Anna Boyiazis : Révolutions photographiques
Pour Anna Boyiazis, arrivée en deuxième place dans la catégorie People du World Press Photo 2018, le photojournalisme et les problèmes sociaux sont indissociables. Entrevue avec une artiste qui vise à changer les perceptions à travers son travail.
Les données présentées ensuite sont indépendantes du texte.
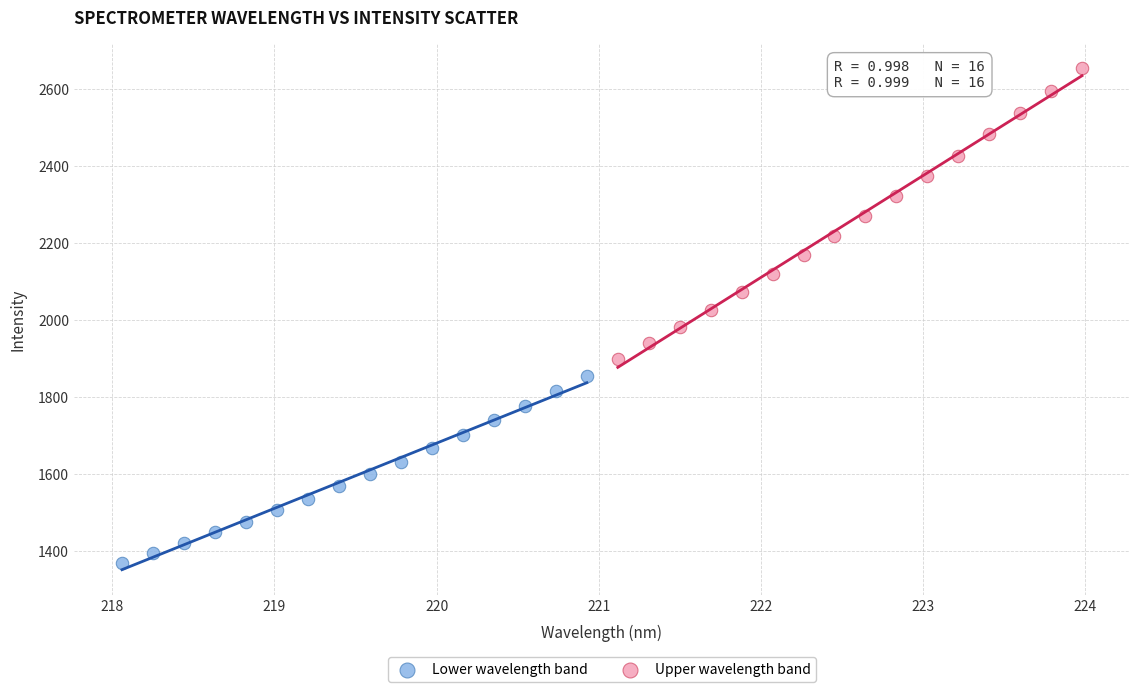

Which series contains the lowest Y value?

Lower wavelength band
Créatrice en soif constante de sujets frappants, Anna Boyiazis n’aurait pas pu résister à l’appel de sa série Finding Freedom in the Water même si elle l’avait voulu. Ces photographies portent sur le Panje Project (panje signifiant «gros poisson» en swahili), un organisme non gouvernemental ayant pour but d’apprendre à nager aux jeunes filles et aux femmes du Zanzibar. Bien qu’à nos yeux occidentaux, il puisse ne pas sembler s’agir là d’un accomplissement exceptionnel, il faut savoir qu’au Zanzibar, les mentalités paternalistes et fortement rétrogrades en place empêchaient depuis très longtemps l’accès à l’eau aux femmes. Ironie suprême du sort pour un peuple insulaire. Le Panje Project fournit entre autres des burkinis (la communauté zanzibarite étant majoritairement musulmane), des techniques de nage et de sécurité aquatique à ces femmes, brisant ainsi un cycle ancien de répression qui leur refusait catégoriquement cette liberté fondamentale que procure la nage.
Libération aquatique
Lorsque la photographe a entendu parler du projet, elle a immédiatement été interpellée. En plus de s’intéresser tout particulièrement dans son œuvre aux problèmes sociaux vécus par les femmes, elle portait le surnom de psaroukla lorsqu’elle était jeune. Il s’agit d’un terme grec qui se traduit librement par «gros poisson», tout comme panje. Le lien n’était pas difficile à faire dans sa tête. «Ç’a été tout sauf facile de réaliser cette série, malgré mon emballement, explique-t-elle. Après des premières approches via courriel pour lesquelles je n’ai tout simplement pas reçu de réponse, j’ai dû me faire à la fois sensible et insistante. Lorsque j’ai réussi à entrer en contact avec les gens derrière Panje en me rendant directement sur place, un long processus de dialogue avec la communauté s’est amorcé. J’ai rencontré, en compagnie des responsables, les anciens du village, les parents des filles, tout le monde qui avait rapport de près ou de loin avec ce que je voulais documenter, pour m’assurer que personne n’était inconfortable avec mon travail. Après de nombreuses semaines, j’ai enfin pu entrer dans l’eau avec ma caméra.»
Pour Boyiazis, il y a quelque chose de profondément symbolique dans cette connexion nouvelle entre ces Zanzibariennes et l’océan Indien. «Bien que le port d’un maillot de bain intégral puisse nous sembler être de la soumission, cette limitation amène avec elle l’apprentissage d’une compétence essentielle qui pourrait signifier la vie plutôt que la mort pour ces insulaires. À mon sens, c’est un premier pas massif vers l’émancipation; c’est un véritable tremplin pour ces jeunes femmes vers l’autonomisation et la réalisation personnelle. Ce sont des outils dont elles pourront se servir pour briser toutes sortes d’autres barrières préexistantes dans leur vie.»
Photo engagée
Ce qui a attiré Boyiazis vers le photojournalisme, c’est la possibilité de non seulement créer des images percutantes, mais de leur donner une résonance sociale et de faire évoluer les consciences à travers elles. «Je ne me suis jamais posé de question à savoir si je voulais que mon travail soit engagé. Il l’est, tout simplement. Je trouve les sujets ou ce sont les sujets qui me trouvent. Le photojournalisme est essentiel pour mettre en lumière des problèmes sociaux complexes. Son intention est d’inspirer le changement. À travers mon travail, je vise la compassion holistique, à amener une plus grande part d’humanité sur Terre.»
Avec cette série et la reconnaissance qu’elle reçoit, Anna Boyiazis réussit non seulement à montrer une réalité nouvelle et magnifique; elle ouvre aussi les yeux du monde sur un coin de notre planète où les femmes n’ont même pas droit d’acquérir une habileté qui s’avère souvent essentielle à leur survie. Le taux de mort par noyade est plus haut sur le continent africain que partout ailleurs, et les systèmes de valeurs en place dans certains pays plus conservateurs en sont en grande partie responsables. À travers ses images qui voyagent via la tournée mondiale de l’exposition World Press Photo, la photographe vise à faire changer les mentalités. «Selon moi, le cœur de cette série, c’est la juxtaposition entre la liberté absolue que l’on ressent lorsque l’on est dans l’eau et les restrictions toujours bien réelles vécues par un trop grand nombre de femmes et de jeunes filles aujourd’hui.»